At the behest of environmentalists, we’ve already been planting trees for a long time. We have more trees on the planet today than 30 years ago. In the past 20 years, China has restored more than 108,000 square miles of forests. But 45 percent of commitments under the Bonn challenge are monoculture plantations, according to an April 2019 report in Nature. That means we’re planting vast acres of the same tree species, often fast-growing varieties like eucalyptus that can be harvested for paper. Not only do these forests not store as much carbon as natural forests, they don’t foster good habitat for native species—a blow to biodiversity.
Bastin is doing his part to correct our wayward tree-planting tendencies, and he’s finding ways to bring others along with him. “Restoring the ecosystem needs to be done by respecting the local composition of species and the local biodiversity,” he says. Government officials, NGO leaders, and others can use his maps to see how much tree canopy a given area can support, but they still need to identify the best trees to plant. Toward that end, Bastin says he’s helping build a database of common species for each degraded area.
Pedro Brancalion is a forestry professor at the University of São Paulo, and the lead author of another new study] published in Science Advances. Where Bastin and his colleagues focused on carbon storage, Brancalion and his co-authors detail other reasons for valuing forests. The new methods also consider the unique costs of rainforest restoration, like how much potential profit will be lost by returning an area from agriculture back to its natural state. With a focus on tropical rainforests, it identified “hotspots” in 15 countries—over 100 million hectares of land in Central and South America, Africa, and Southeast Asia—and proposed strategies for their restoration.
A typical hotspot has these three qualities: the existing forest is heavily degraded or gone, it’s home to many species, and it’s close to where people live. Not only can these areas store carbon and provide habitat, healthy forests clear water of sediments and pollutants, a boon to humans.
To identify these locations, the scientists overlaid data on the potential for trees to benefit biodiversity, climate change mitigation, climate change adaptation, and water security. They picked out the 10 percent of areas with the most overlap in benefits and lowest costs associated with restoring forests. “The opportunity for restoration is heterogeneously distributed over space,” says Brancalion. “There needs to be a knowledge basis for supporting these initiatives, and that’s what we tried to do.”

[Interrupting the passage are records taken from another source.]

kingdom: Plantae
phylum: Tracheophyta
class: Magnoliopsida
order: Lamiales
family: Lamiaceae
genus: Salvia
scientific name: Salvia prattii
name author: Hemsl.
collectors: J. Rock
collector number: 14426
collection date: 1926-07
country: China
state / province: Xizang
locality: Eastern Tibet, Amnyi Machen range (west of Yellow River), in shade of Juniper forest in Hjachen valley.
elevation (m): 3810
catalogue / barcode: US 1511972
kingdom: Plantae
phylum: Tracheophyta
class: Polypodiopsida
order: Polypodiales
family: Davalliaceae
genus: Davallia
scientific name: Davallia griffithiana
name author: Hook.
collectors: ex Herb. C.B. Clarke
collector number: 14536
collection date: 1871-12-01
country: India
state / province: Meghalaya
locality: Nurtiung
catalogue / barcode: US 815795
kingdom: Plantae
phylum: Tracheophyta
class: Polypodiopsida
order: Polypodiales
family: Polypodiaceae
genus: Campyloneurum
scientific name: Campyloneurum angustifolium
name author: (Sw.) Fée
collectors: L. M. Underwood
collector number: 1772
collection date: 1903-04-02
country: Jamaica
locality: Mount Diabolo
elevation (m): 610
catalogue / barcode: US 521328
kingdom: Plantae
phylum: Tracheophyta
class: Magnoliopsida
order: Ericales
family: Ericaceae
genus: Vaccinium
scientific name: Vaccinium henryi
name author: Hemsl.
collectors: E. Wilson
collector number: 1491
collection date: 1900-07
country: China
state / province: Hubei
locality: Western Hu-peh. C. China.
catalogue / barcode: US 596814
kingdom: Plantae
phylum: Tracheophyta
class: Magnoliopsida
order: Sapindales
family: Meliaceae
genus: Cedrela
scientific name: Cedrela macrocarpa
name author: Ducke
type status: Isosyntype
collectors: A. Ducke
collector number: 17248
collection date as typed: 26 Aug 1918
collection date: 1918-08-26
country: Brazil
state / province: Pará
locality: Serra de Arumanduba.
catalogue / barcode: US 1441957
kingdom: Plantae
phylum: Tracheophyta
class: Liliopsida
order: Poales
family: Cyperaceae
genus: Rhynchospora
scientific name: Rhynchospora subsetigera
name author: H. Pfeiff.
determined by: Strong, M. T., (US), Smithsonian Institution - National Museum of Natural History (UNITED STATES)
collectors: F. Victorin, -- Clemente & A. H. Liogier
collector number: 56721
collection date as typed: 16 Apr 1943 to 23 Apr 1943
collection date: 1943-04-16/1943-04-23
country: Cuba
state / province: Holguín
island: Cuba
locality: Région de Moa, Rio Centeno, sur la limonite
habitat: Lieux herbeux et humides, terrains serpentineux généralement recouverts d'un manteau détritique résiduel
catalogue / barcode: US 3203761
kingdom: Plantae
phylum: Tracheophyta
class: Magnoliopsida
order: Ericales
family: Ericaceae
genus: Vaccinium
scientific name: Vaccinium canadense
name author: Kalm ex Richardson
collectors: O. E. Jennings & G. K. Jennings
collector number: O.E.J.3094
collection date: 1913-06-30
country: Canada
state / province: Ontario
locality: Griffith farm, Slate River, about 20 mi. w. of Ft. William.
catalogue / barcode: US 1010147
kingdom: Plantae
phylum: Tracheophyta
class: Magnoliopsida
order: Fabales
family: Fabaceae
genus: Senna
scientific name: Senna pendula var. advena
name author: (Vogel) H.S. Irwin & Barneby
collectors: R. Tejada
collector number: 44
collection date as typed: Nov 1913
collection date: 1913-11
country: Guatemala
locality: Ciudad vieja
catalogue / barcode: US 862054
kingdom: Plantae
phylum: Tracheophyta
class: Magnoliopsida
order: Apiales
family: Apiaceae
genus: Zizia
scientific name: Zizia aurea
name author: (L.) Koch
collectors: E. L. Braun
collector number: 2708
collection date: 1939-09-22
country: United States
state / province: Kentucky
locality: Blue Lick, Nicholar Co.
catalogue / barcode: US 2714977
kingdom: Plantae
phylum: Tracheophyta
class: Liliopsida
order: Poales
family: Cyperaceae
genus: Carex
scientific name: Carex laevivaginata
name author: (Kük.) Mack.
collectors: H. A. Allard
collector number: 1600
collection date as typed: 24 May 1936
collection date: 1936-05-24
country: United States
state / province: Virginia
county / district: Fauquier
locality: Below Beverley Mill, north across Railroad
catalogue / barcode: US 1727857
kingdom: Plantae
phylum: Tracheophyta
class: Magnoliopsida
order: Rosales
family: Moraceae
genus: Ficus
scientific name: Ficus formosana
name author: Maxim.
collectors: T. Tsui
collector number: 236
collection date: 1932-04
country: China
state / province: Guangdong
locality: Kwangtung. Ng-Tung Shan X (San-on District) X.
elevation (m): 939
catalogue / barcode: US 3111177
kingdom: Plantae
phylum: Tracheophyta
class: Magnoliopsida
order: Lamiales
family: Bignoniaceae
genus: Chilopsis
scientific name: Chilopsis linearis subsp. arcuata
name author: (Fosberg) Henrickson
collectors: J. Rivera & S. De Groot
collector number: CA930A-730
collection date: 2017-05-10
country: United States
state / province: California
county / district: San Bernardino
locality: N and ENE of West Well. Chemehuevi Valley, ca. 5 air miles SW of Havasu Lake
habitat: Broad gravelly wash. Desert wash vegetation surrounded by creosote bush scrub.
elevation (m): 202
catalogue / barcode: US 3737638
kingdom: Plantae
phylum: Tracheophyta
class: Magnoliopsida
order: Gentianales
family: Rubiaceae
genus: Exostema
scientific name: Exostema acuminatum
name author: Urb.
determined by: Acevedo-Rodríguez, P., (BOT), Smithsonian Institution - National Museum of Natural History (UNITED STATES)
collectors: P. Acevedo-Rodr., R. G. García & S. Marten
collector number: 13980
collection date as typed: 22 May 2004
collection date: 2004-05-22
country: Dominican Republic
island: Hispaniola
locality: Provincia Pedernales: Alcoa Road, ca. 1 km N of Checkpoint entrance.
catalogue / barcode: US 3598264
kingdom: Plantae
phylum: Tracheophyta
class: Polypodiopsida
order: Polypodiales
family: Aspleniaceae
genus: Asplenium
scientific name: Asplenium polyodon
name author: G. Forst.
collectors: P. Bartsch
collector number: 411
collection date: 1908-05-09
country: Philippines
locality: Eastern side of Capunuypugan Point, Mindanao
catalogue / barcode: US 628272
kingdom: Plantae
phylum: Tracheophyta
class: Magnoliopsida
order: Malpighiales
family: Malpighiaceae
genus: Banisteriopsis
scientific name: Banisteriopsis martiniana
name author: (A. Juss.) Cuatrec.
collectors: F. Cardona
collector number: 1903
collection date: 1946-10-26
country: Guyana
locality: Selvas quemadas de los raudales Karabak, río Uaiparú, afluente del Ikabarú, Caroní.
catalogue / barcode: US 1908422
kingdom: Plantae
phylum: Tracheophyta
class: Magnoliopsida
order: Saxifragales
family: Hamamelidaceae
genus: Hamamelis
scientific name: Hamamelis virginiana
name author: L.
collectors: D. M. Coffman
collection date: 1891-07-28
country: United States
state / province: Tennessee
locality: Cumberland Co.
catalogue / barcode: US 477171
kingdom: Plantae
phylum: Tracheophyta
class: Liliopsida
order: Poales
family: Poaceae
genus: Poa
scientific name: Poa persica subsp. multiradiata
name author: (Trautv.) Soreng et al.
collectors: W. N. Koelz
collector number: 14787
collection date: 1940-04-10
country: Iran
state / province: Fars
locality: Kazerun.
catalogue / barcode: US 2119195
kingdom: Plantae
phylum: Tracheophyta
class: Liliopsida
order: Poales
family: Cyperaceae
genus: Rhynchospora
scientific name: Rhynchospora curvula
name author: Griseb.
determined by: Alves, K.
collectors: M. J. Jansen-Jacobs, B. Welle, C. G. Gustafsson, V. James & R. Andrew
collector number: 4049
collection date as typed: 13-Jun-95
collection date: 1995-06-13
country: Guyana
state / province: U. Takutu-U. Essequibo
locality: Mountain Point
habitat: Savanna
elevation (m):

Of course, just having a tool that lets you assess all the benefits of trees doesn’t directly translate to trees being planted. “We basically have to transform forest restoration into a more economically viable activity,” says Brancalion.
To that end, he’s investigated some solutions. In a study in Brazil, he found that if landowners can restore a plot of land with a mix of native trees and eucalyptus, then the money they make from eucalyptus timber would offset much of the costs of restoration. He adds that if there was a way to pay landowners for providing ecosystem services—carbon storage, clean water and air—that could help change current incentives, too. Restoring natural forests, then, is part finding creative ways to make money off restored land and part changing how we value restoration by recognizing the tangible benefits that these ecosystems provide.
It’s a daunting task, but it will only get more challenging as the climate warms. As the Science study shows, climate change will scale back the potential area for trees. But we need to move carefully if we’re to realize the intended benefits. It’s not just about planting trees, but restoring actual forests.